公園施設をよりよく知るための研究活動について④
【構造的安全率の検証】 ~素材自体の劣化と、構造の両面から施設の安全性を判断します~
ひとつの構造体として形成される遊具や公園施設は、構造的に荷重負荷の少ない柱が1本腐朽したからといって、簡単に崩壊するものではありません。構造的安全率(強度)と、客観的に判定された素材の劣化進行度との相関関係から、現時点での施設の劣化状況と安全率を算出し、点検者の主観ではなく、客観性を重視した、的確で無駄のない改修方法を提案します。
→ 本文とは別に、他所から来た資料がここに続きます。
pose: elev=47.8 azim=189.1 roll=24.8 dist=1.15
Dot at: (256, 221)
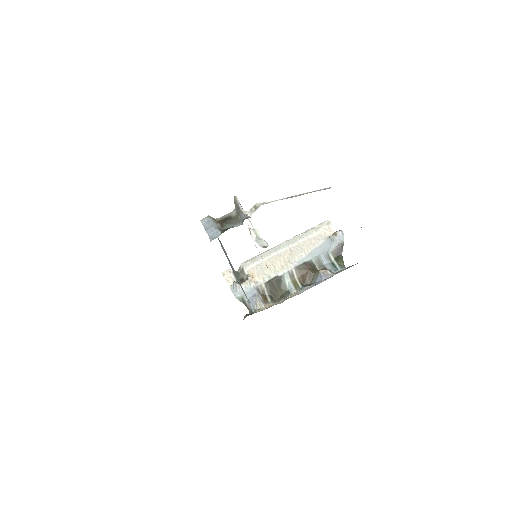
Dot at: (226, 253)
また、今後の劣化スピードを予測し、残存寿命を算定することが可能であり、長寿命化計画の基礎データとして使用が可能です。
①柱間隔が大きい「木橋」の場合を計算してみると

柱素材:杉材
柱断面:100mmx100mm
柱長さ:3500mm
柱間隔:5500mm
上記条件から構造的安全率を求めると初期構造的安全率=110%
となります。
右写真のような劣化が進行した場合初期強度110%x現状強度80%
現状構造的安全率=88%
となり、NG判定となります。

この支柱内部が写真のように約20%腐食したと仮定した場合、素材の強度は初期値の約80%に減少します。
②柱間隔が小さい「複合遊具」の場合を計算してみると

柱素材:杉材
柱断面:150mmx150mm
柱長さ:2500mm
柱間隔:1000mm
上記条件から構造的安全率を求めると初期構造的安全率=300%となります。
右写真のような劣化が進行した場合
初期強度300%x現状強度50%
現状構造的安全率=150%
となり、OK判定となります。

この支柱内部が写真のように約20%腐食したと仮定した場合、素材の強度は初期値の約80%に減少します。
従来の点検では、柱単体の腐食状況で判断するため、腐食面積が大きい②がNGとなっていましたが、構造と安全率とを連動させて検証すると、柱断面・柱間隔共に不利な①がNGとなります。





上記の考え方を用い、対象施設の残存寿命を予測することも可能です。